Print all of the entries below line for line, without any alterations, and leave out every picture.

START INFORMATION SUPPLIED

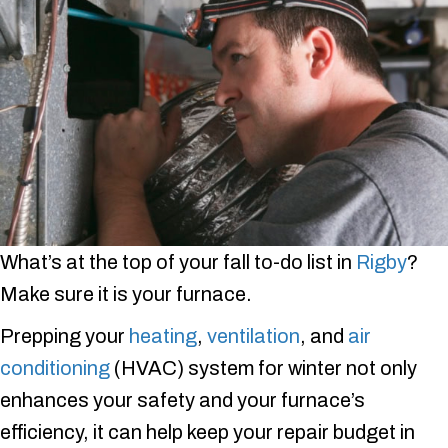
What’s at the top of your fall to-do list in
Rigby
?
Make sure it is your furnace.
Prepping your
heating
,
ventilation
, and
air
conditioning
(HVAC) system for winter not only
enhances your safety and your furnace’s
efficiency, it can help keep your repair budget in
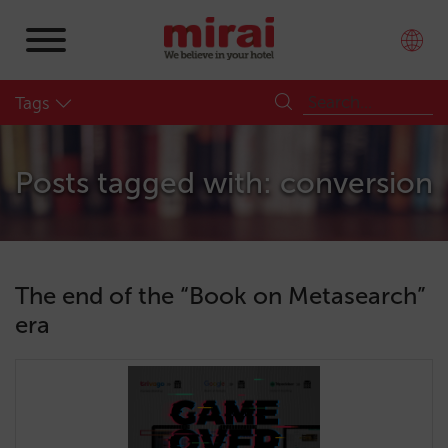
Tags
Posts tagged with: conversion
The end of the “Book on Metasearch”
era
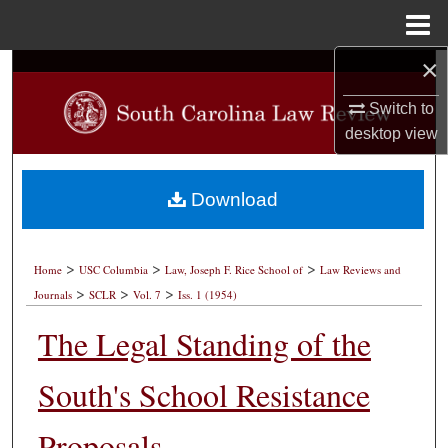
Menu
Home
×
Search
Switch to
Browse Collections
desktop
view
My Account
Download
About
>
>
>
Digital Commons Network™
Home
USC Columbia
Law, Joseph F. Rice School of
Law Reviews and
>
>
>
Journals
SCLR
Vol. 7
Iss. 1 (1954)
The Legal Standing of the
South's School Resistance
Proposals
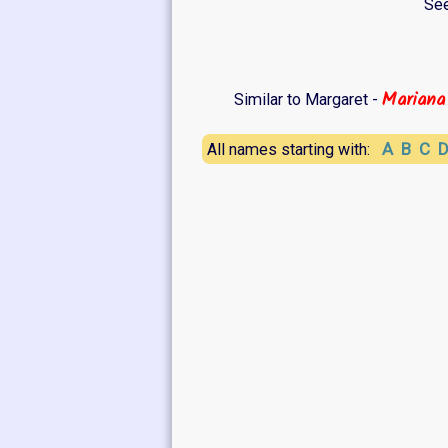
See
Mariana
Similar to Margaret -
A
B
C
All names starting with:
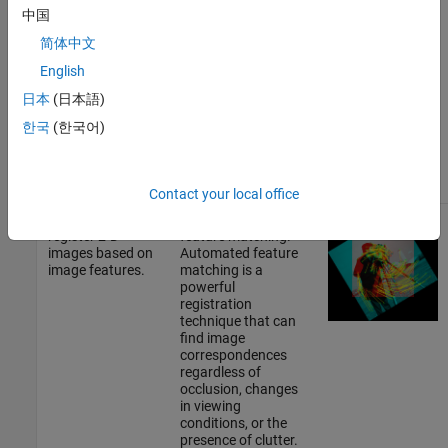
matrix. The app can
中国
also generate code
with your selected
简体中文
registration
English
technique and
settings.
日本
(日本語)
한국
(한국어)
See
Register Images
Using Registration
Estimator App
.
Contact your local office
Automatically
Use automated
register 2-D
feature matching.
images based on
Automated feature
image features.
matching is a
powerful
registration
technique that can
find image
correspondences
regardless of
occlusion, changes
in viewing
conditions, or the
presence of clutter.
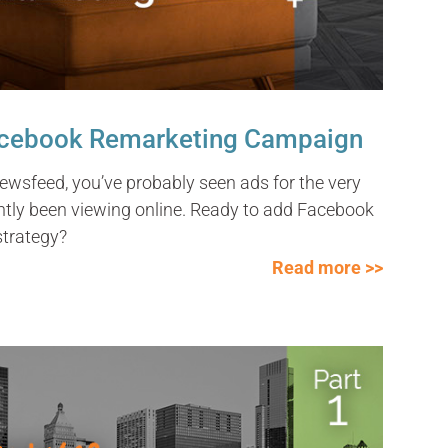
Facebook Remarketing Campaign
ewsfeed, you’ve probably seen ads for the very
ntly been viewing online. Ready to add Facebook
strategy?
Read more >>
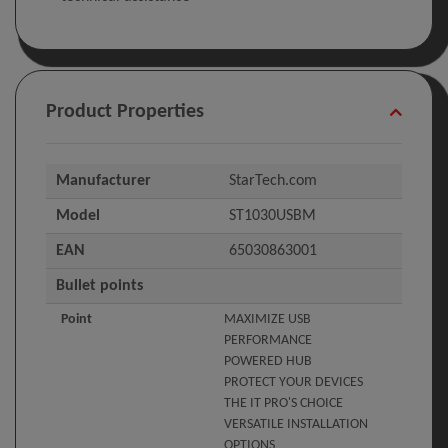
Product Properties
Manufacturer
StarTech.com
Model
ST1030USBM
EAN
65030863001
Bullet points
Point
MAXIMIZE USB
PERFORMANCE
POWERED HUB
PROTECT YOUR DEVICES
THE IT PRO'S CHOICE
VERSATILE INSTALLATION
OPTIONS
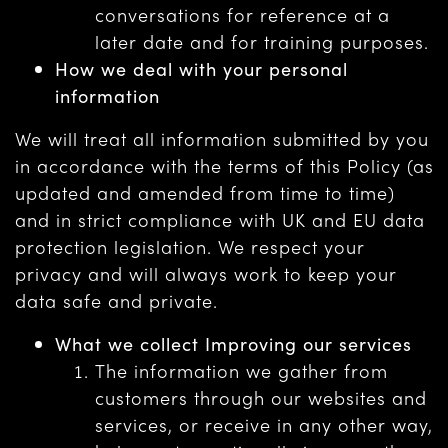
conversations for reference at a
later date and for training purposes.
How we deal with your personal
information
We will treat all information submitted by you
in accordance with the terms of this Policy (as
updated and amended from time to time)
and in strict compliance with UK and EU data
protection legislation. We respect your
privacy and will always work to keep your
data safe and private.
What we collect Improving our services
The information we gather from
customers through our websites and
services, or receive in any other way,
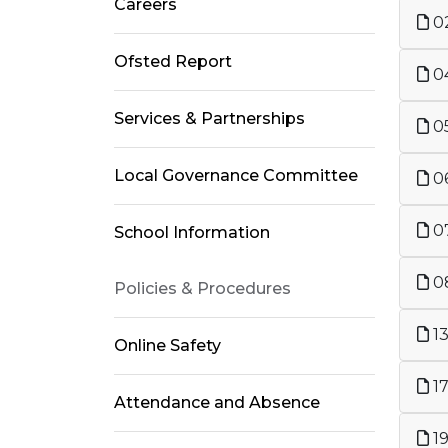
Careers
02
Ofsted Report
04
Services & Partnerships
05
Local Governance Committee
06
07
School Information
08
Policies & Procedures
13
Online Safety
17
Attendance and Absence
19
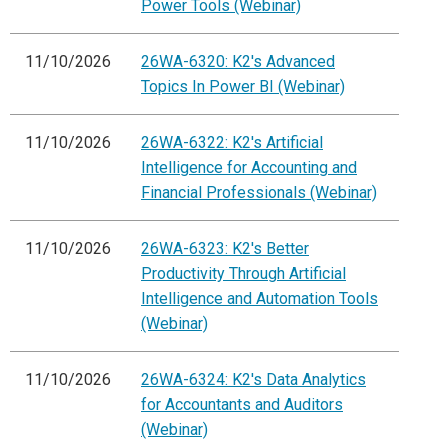
Power Tools (Webinar)
11/10/2026
26WA-6320: K2's Advanced
Topics In Power BI (Webinar)
11/10/2026
26WA-6322: K2's Artificial
Intelligence for Accounting and
Financial Professionals (Webinar)
11/10/2026
26WA-6323: K2's Better
Productivity Through Artificial
Intelligence and Automation Tools
(Webinar)
11/10/2026
26WA-6324: K2's Data Analytics
for Accountants and Auditors
(Webinar)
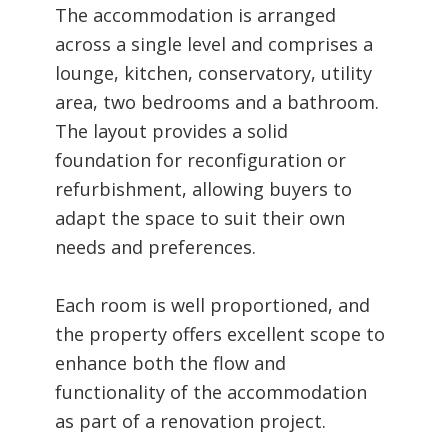
The accommodation is arranged
across a single level and comprises a
lounge, kitchen, conservatory, utility
area, two bedrooms and a bathroom.
The layout provides a solid
foundation for reconfiguration or
refurbishment, allowing buyers to
adapt the space to suit their own
needs and preferences.
Each room is well proportioned, and
the property offers excellent scope to
enhance both the flow and
functionality of the accommodation
as part of a renovation project.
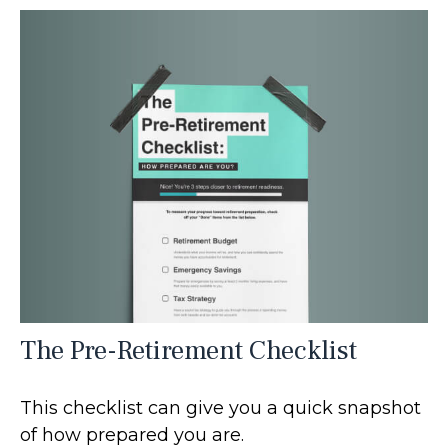
The Pre-Retirement Checklist
This checklist can give you a quick snapshot
of how prepared you are.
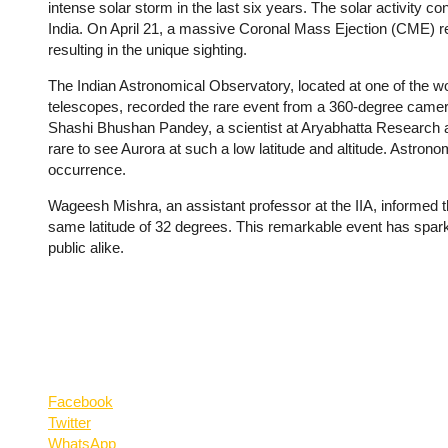
intense solar storm in the last six years. The solar activity co
India. On April 21, a massive Coronal Mass Ejection (CME) r
resulting in the unique sighting.
The Indian Astronomical Observatory, located at one of the wor
telescopes, recorded the rare event from a 360-degree camera. 
Shashi Bhushan Pandey, a scientist at Aryabhatta Research and
rare to see Aurora at such a low latitude and altitude. Astron
occurrence.
Wageesh Mishra, an assistant professor at the IIA, informed t
same latitude of 32 degrees. This remarkable event has spark
public alike.
Facebook
Twitter
WhatsApp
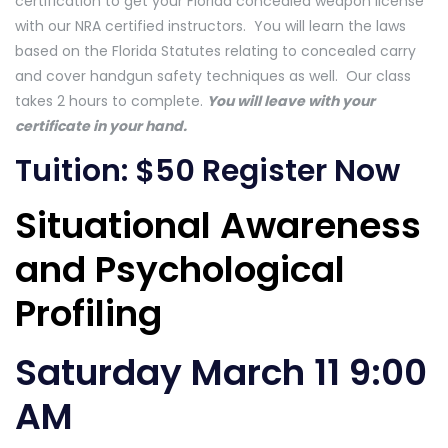
certification to get your Florida concealed weapon license
with our NRA certified instructors. You will learn the laws
based on the Florida Statutes relating to concealed carry
and cover handgun safety techniques as well. Our class
takes 2 hours to complete.
You will leave with your
certificate in your hand.
Tuition: $50
Register Now
Situational Awareness
and Psychological
Profiling
Saturday March 11 9:00
AM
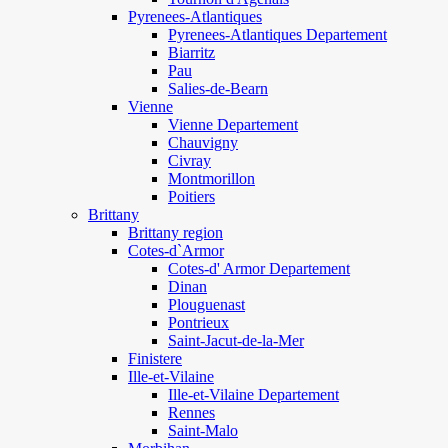
Pyrenees-Atlantiques
Pyrenees-Atlantiques Departement
Biarritz
Pau
Salies-de-Bearn
Vienne
Vienne Departement
Chauvigny
Civray
Montmorillon
Poitiers
Brittany
Brittany region
Cotes-d`Armor
Cotes-d' Armor Departement
Dinan
Plouguenast
Pontrieux
Saint-Jacut-de-la-Mer
Finistere
Ille-et-Vilaine
Ille-et-Vilaine Departement
Rennes
Saint-Malo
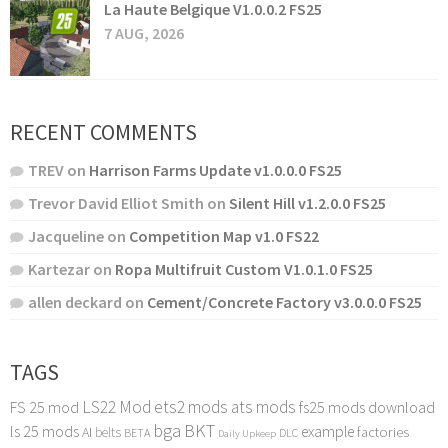
La Haute Belgique V1.0.0.2 FS25
7 AUG, 2026
RECENT COMMENTS
TREV
on
Harrison Farms Update v1.0.0.0 FS25
Trevor David Elliot Smith
on
Silent Hill v1.2.0.0 FS25
Jacqueline
on
Competition Map v1.0 FS22
Kartezar
on
Ropa Multifruit Custom V1.0.1.0 FS25
allen deckard
on
Cement/Concrete Factory v3.0.0.0 FS25
TAGS
LS22 Mod
ets2 mods
ats mods
FS 25 mod
fs25 mods download
bga
BKT
ls 25 mods
example
AI
factories
belts
BETA
DLC
Daily Upkeep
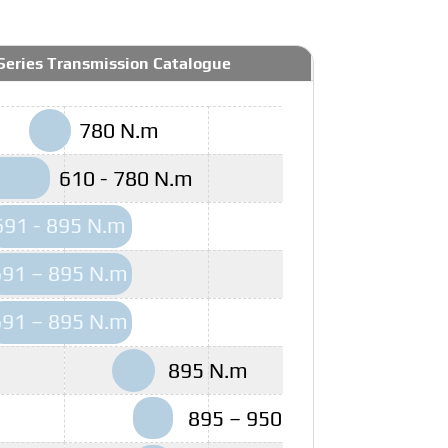
Series Transmission Catalogue
780 N.m
610 - 780 N.m
691 - 895 N.m
691 – 895 N.m
691 – 895 N.m
895 N.m
895 – 950 N.m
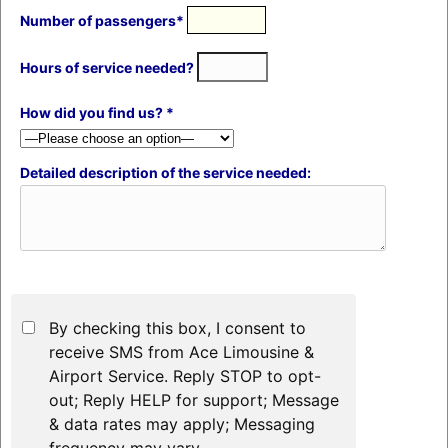
Number of passengers*
Hours of service needed?
How did you find us? *
Detailed description of the service needed:
By checking this box, I consent to
receive SMS from Ace Limousine &
Airport Service. Reply STOP to opt-
out; Reply HELP for support; Message
& data rates may apply; Messaging
frequency may vary.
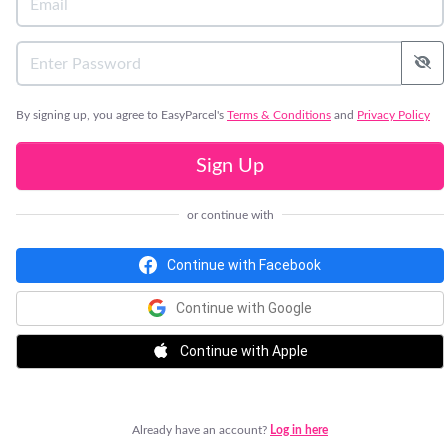
By signing up, you agree to EasyParcel's
Terms & Conditions
and
Privacy Policy
Sign Up
or continue with
Continue with Facebook
Continue with Google
Continue with Apple
Already have an account?
Log in here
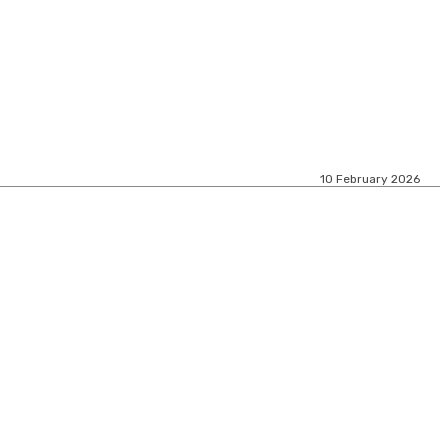
10 February 2026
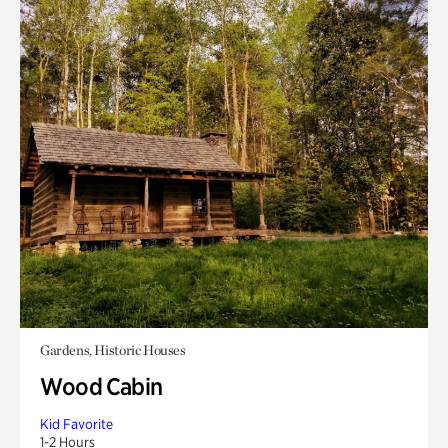
Gardens, Historic Houses
Wood Cabin
Kid Favorite
1-2 Hours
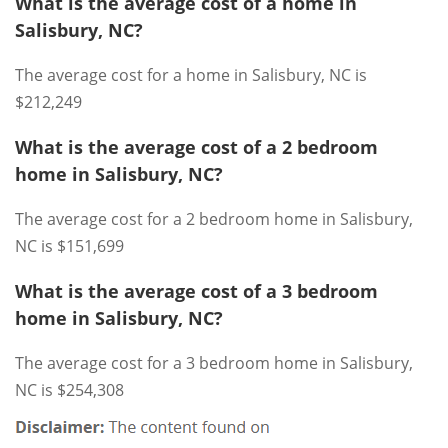
What is the average cost of a home in
Salisbury, NC?
The average cost for a home in Salisbury, NC is
$212,249
What is the average cost of a 2 bedroom
home in Salisbury, NC?
The average cost for a 2 bedroom home in Salisbury,
NC is $151,699
What is the average cost of a 3 bedroom
home in Salisbury, NC?
The average cost for a 3 bedroom home in Salisbury,
NC is $254,308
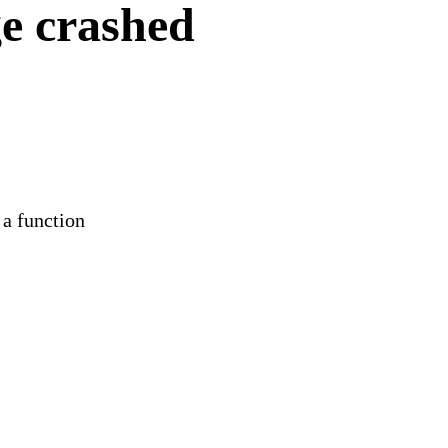
e crashed
 a function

END INFORMATION SUPPLIED

### ANSWER AREA
What’s at the top of your fall to-do list in
Rigby
?
Make sure it is your furnace.
Prepping your
heating
,
ventilation
, and
air
conditioning
(HVAC) system for winter not only
enhances your safety and your furnace’s
efficiency, it can help keep your repair budget in
Tags
Posts tagged with: conversion
The end of the “Book on Metasearch”
era
Menu
Home
×
Search
Switch to
Browse Collections
desktop
view
My Account
Download
About
>
>
>
Digital Commons Network™
Home
USC Columbia
Law, Joseph F. Rice School of
Law Reviews and
>
>
>
Journals
SCLR
Vol. 7
Iss. 1 (1954)
The Legal Standing of the
South's School Resistance
Proposals
See
Mariana
Similar to Margaret -
A
B
C
All names starting with:
matrix. The app can
中国
also generate code
with your selected
简体中文
registration
English
technique and
settings.
日本
(日本語)
한국
(한국어)
See
Register Images
Using Registration
Estimator App
.
Contact your local office
Automatically
Use automated
register 2-D
feature matching.
images based on
Automated feature
image features.
matching is a
powerful
registration
technique that can
find image
correspondences
regardless of
occlusion, changes
in viewing
conditions, or the
presence of clutter.
Facebook Remarketing Campaign
ewsfeed, you’ve probably seen ads for the very
ntly been viewing online. Ready to add Facebook
strategy?
Read more >>
Product Properties
Manufacturer
StarTech.com
Model
ST1030USBM
EAN
65030863001
Bullet points
Point
MAXIMIZE USB
PERFORMANCE
POWERED HUB
PROTECT YOUR DEVICES
THE IT PRO'S CHOICE
VERSATILE INSTALLATION
OPTIONS
conversations for reference at a
later date and for training purposes.
How we deal with your personal
information
We will treat all information submitted by you
in accordance with the terms of this Policy (as
updated and amended from time to time)
and in strict compliance with UK and EU data
protection legislation. We respect your
privacy and will always work to keep your
data safe and private.
What we collect Improving our services
The information we gather from
customers through our websites and
services, or receive in any other way,
Careers
02
Ofsted Report
04
Services & Partnerships
05
Local Governance Committee
06
07
School Information
08
Policies & Procedures
13
Online Safety
17
Attendance and Absence
19
Power Tools (Webinar)
11/10/2026
26WA-6320: K2's Advanced
Topics In Power BI (Webinar)
11/10/2026
26WA-6322: K2's Artificial
Intelligence for Accounting and
Financial Professionals (Webinar)
11/10/2026
26WA-6323: K2's Better
Productivity Through Artificial
Intelligence and Automation Tools
(Webinar)
11/10/2026
26WA-6324: K2's Data Analytics
for Accountants and Auditors
(Webinar)
The accommodation is arranged
across a single level and comprises a
lounge, kitchen, conservatory, utility
area, two bedrooms and a bathroom.
The layout provides a solid
foundation for reconfiguration or
refurbishment, allowing buyers to
adapt the space to suit their own
needs and preferences.
Each room is well proportioned, and
the property offers excellent scope to
enhance both the flow and
functionality of the accommodation
as part of a renovation project.
The Pre-Retirement Checklist
This checklist can give you a quick snapshot
of how prepared you are.
intense solar storm in the last six years. The solar activity co
India. On April 21, a massive Coronal Mass Ejection (CME) r
resulting in the unique sighting.
The Indian Astronomical Observatory, located at one of the wor
telescopes, recorded the rare event from a 360-degree camera. 
Shashi Bhushan Pandey, a scientist at Aryabhatta Research and
rare to see Aurora at such a low latitude and altitude. Astron
occurrence.
Wageesh Mishra, an assistant professor at the IIA, informed t
same latitude of 32 degrees. This remarkable event has spark
public alike.
Facebook
Twitter
WhatsApp
certification to get your Florida concealed weapon license
with our NRA certified instructors. You will learn the laws
based on the Florida Statutes relating to concealed carry
and cover handgun safety techniques as well. Our class
takes 2 hours to complete.
You will leave with your
certificate in your hand.
Tuition: $50
Register Now
Situational Awareness
and Psychological
Profiling
Saturday March 11 9:00
AM
Pyrenees-Atlantiques
Pyrenees-Atlantiques Departement
Biarritz
Pau
Salies-de-Bearn
Vienne
Vienne Departement
Chauvigny
Civray
Montmorillon
Poitiers
Brittany
Brittany region
Cotes-d`Armor
Cotes-d' Armor Departement
Dinan
Plouguenast
Pontrieux
Saint-Jacut-de-la-Mer
Finistere
Ille-et-Vilaine
Ille-et-Vilaine Departement
Rennes
Saint-Malo
La Haute Belgique V1.0.0.2 FS25
7 AUG, 2026
RECENT COMMENTS
TREV
on
Harrison Farms Update v1.0.0.0 FS25
Trevor David Elliot Smith
on
Silent Hill v1.2.0.0 FS25
Jacqueline
on
Competition Map v1.0 FS22
Kartezar
on
Ropa Multifruit Custom V1.0.1.0 FS25
allen deckard
on
Cement/Concrete Factory v3.0.0.0 FS25
TAGS
LS22 Mod
ets2 mods
ats mods
FS 25 mod
fs25 mods download
bga
BKT
ls 25 mods
example
AI
factories
belts
BETA
DLC
Daily Upkeep
Series Transmission Catalogue
780 N.m
610 - 780 N.m
691 - 895 N.m
691 – 895 N.m
691 – 895 N.m
895 N.m
895 – 950 N.m
Number of passengers*
Hours of service needed?
How did you find us? *
Detailed description of the service needed:
By checking this box, I consent to
receive SMS from Ace Limousine &
Airport Service. Reply STOP to opt-
out; Reply HELP for support; Message
& data rates may apply; Messaging
frequency may vary.
By signing up, you agree to EasyParcel's
Terms & Conditions
and
Privacy Policy
Sign Up
or continue with
Continue with Facebook
Continue with Google
Continue with Apple
Already have an account?
Log in here
10 February 2026
Gardens, Historic Houses
Wood Cabin
Kid Favorite
1-2 Hours
What is the average cost of a home in
Salisbury, NC?
The average cost for a home in Salisbury, NC is
$212,249
What is the average cost of a 2 bedroom
home in Salisbury, NC?
The average cost for a 2 bedroom home in Salisbury,
NC is $151,699
What is the average cost of a 3 bedroom
home in Salisbury, NC?
The average cost for a 3 bedroom home in Salisbury,
NC is $254,308
e crashed
 a function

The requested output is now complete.